[[ DATA UNDER STUDY, beginning ]]

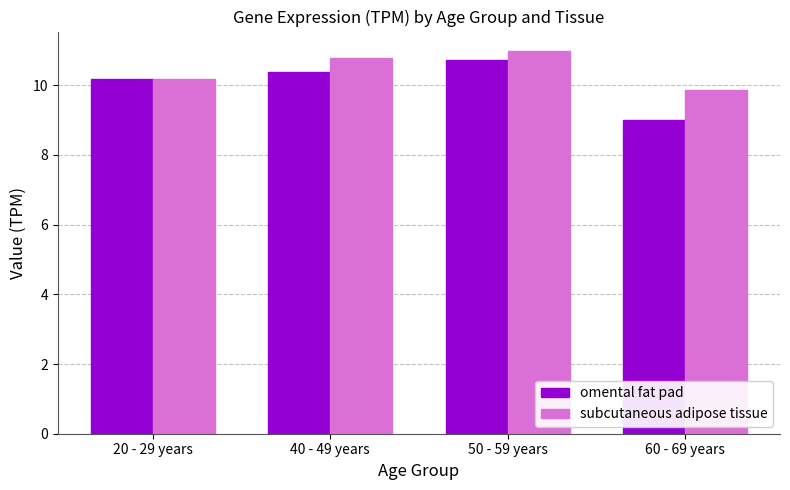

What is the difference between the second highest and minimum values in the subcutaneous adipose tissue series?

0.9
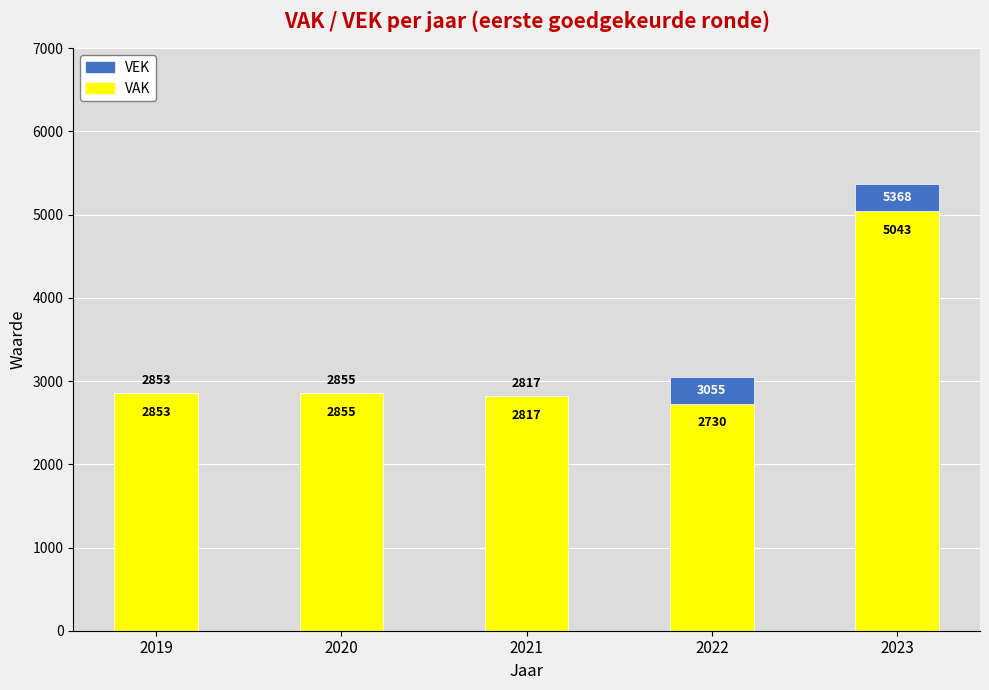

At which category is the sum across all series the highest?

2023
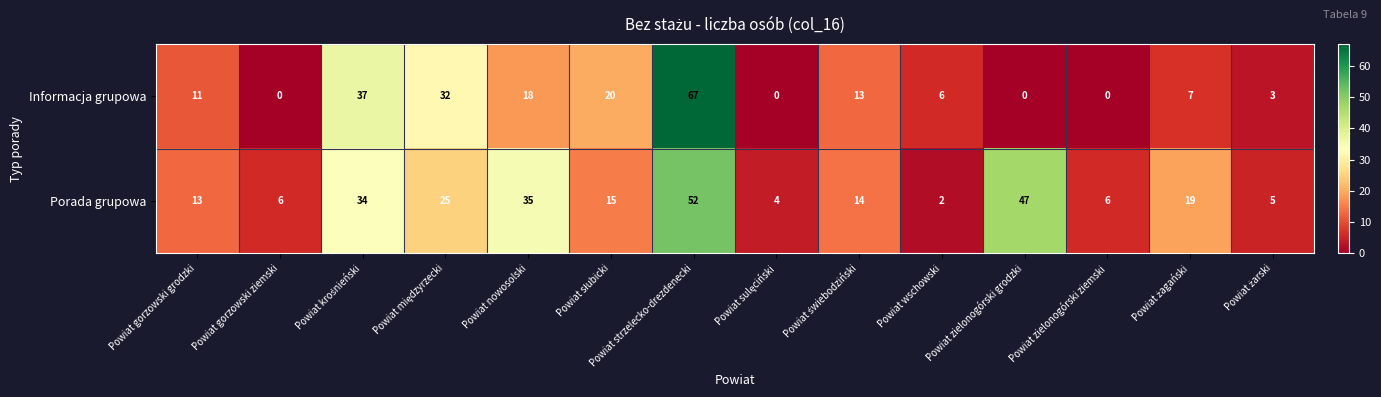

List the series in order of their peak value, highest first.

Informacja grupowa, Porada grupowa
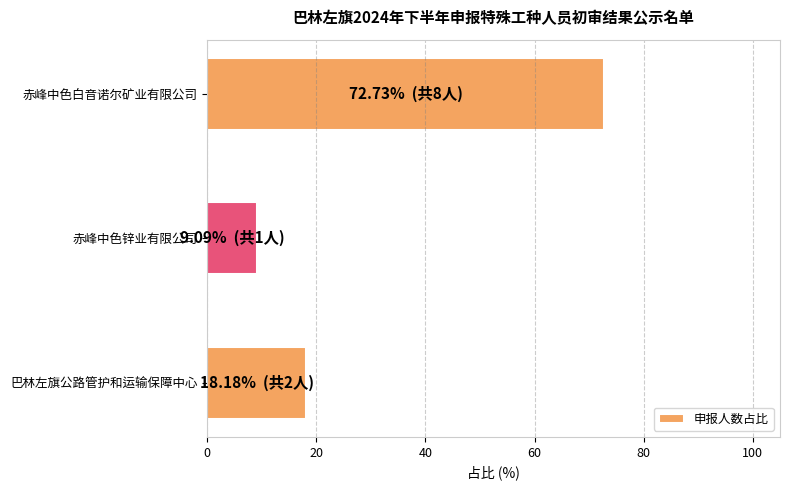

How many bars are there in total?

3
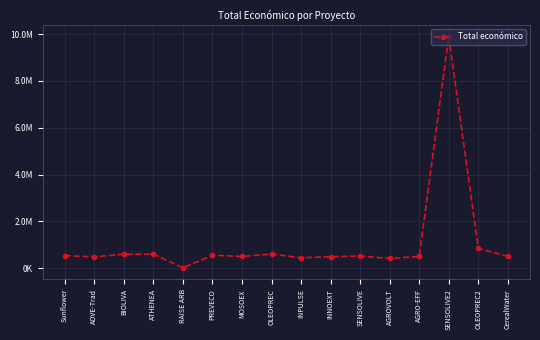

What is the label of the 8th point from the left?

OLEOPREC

[[ DATA UNDER STUDY, end ]]
[[ DATA UNDER STUDY, beginning ]]

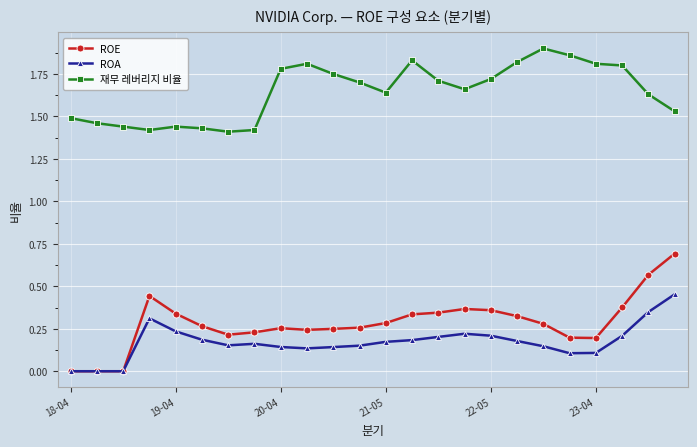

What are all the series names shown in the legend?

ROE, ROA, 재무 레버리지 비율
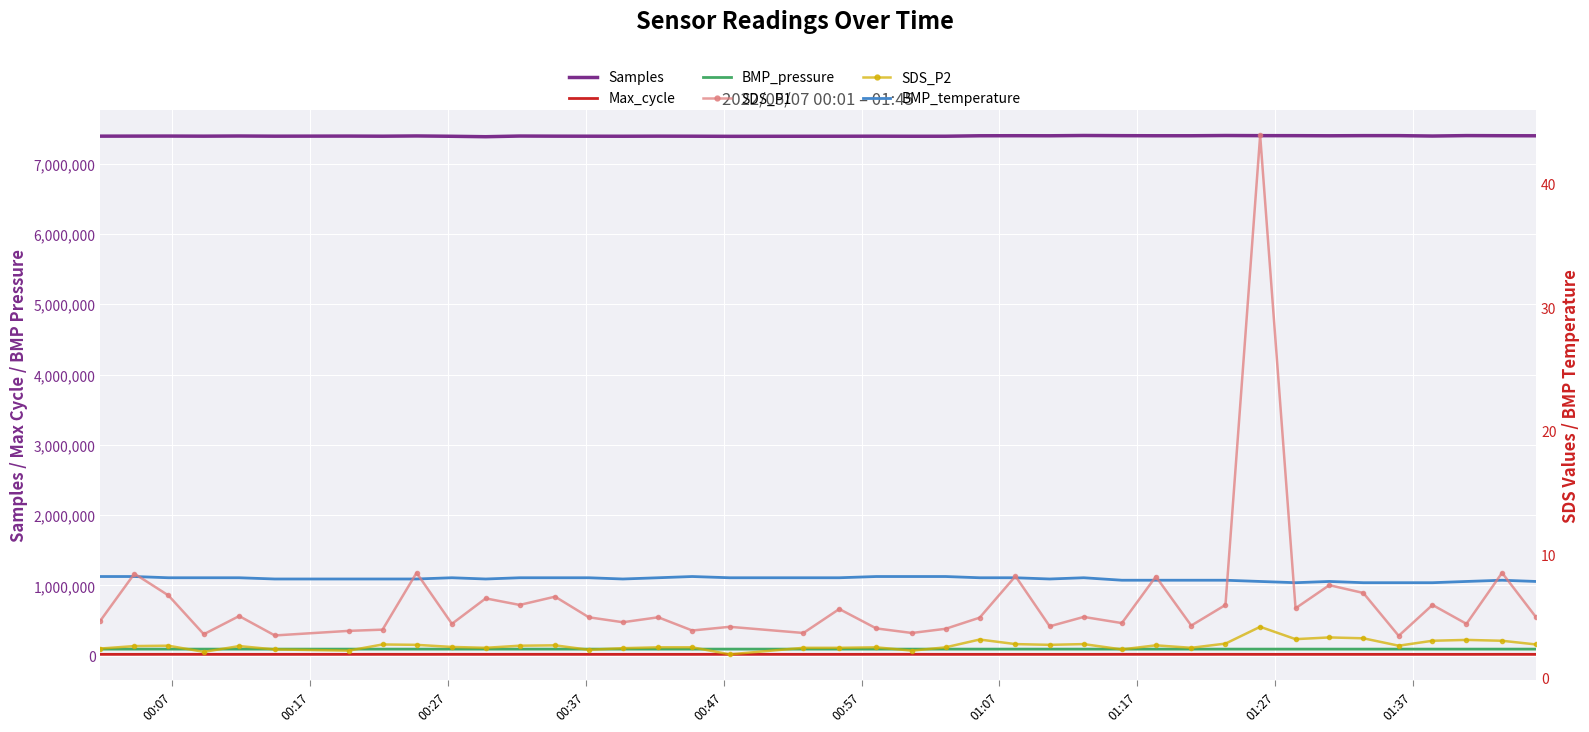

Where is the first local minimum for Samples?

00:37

[[ DATA UNDER STUDY, end ]]
[[ DATA UNDER STUDY, beginning ]]

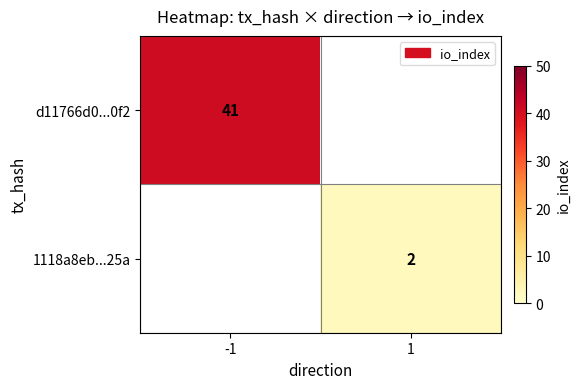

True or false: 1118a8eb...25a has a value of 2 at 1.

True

[[ DATA UNDER STUDY, end ]]

▸ **DIRECTIONS FOR THIS TASK**:
Switch "series" to "dataset" in the records, starting with the line containing "What is the difference" and going through the line containing "What is the label", and reproduce only those lines with everything else unchanged. Leave the pictures out of your answer.

▸ **RESULT OF THE TASK**:
What is the difference between the second highest and minimum values in the subcutaneous adipose tissue dataset?

0.9

At which category is the sum across all dataset the highest?

2023

List the dataset in order of their peak value, highest first.

Informacja grupowa, Porada grupowa

How many bars are there in total?

3

What is the label of the 8th point from the left?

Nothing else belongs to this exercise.